The entries below are to be printed again word for word.

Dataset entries
========
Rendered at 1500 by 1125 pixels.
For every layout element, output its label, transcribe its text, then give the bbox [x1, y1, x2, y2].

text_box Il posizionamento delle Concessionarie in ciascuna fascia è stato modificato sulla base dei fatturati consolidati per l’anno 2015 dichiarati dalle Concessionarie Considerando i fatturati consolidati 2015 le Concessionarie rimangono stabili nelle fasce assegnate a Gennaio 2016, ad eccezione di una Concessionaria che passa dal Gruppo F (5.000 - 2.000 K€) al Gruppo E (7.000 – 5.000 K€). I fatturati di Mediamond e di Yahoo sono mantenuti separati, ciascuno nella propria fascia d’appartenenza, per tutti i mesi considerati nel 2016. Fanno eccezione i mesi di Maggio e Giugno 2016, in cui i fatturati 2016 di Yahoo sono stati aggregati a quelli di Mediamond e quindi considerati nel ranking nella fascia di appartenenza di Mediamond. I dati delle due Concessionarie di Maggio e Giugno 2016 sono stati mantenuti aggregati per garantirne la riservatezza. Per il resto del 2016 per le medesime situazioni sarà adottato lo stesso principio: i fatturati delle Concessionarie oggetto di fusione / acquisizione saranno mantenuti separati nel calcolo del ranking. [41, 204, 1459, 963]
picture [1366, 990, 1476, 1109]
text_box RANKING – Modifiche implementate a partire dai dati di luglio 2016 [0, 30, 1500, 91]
========
**WRITTEN REPLY:**
Rendered at 1500 by 1125 pixels.
For every layout element, output its label, transcribe its text, then give the bbox [x1, y1, x2, y2].

text_box Il posizionamento delle Concessionarie in ciascuna fascia è stato modificato sulla base dei fatturati consolidati per l’anno 2015 dichiarati dalle Concessionarie Considerando i fatturati consolidati 2015 le Concessionarie rimangono stabili nelle fasce assegnate a Gennaio 2016, ad eccezione di una Concessionaria che passa dal Gruppo F (5.000 - 2.000 K€) al Gruppo E (7.000 – 5.000 K€). I fatturati di Mediamond e di Yahoo sono mantenuti separati, ciascuno nella propria fascia d’appartenenza, per tutti i mesi considerati nel 2016. Fanno eccezione i mesi di Maggio e Giugno 2016, in cui i fatturati 2016 di Yahoo sono stati aggregati a quelli di Mediamond e quindi considerati nel ranking nella fascia di appartenenza di Mediamond. I dati delle due Concessionarie di Maggio e Giugno 2016 sono stati mantenuti aggregati per garantirne la riservatezza. Per il resto del 2016 per le medesime situazioni sarà adottato lo stesso principio: i fatturati delle Concessionarie oggetto di fusione / acquisizione saranno mantenuti separati nel calcolo del ranking. [41, 204, 1459, 963]
picture [1366, 990, 1476, 1109]
text_box RANKING – Modifiche implementate a partire dai dati di luglio 2016 [0, 30, 1500, 91]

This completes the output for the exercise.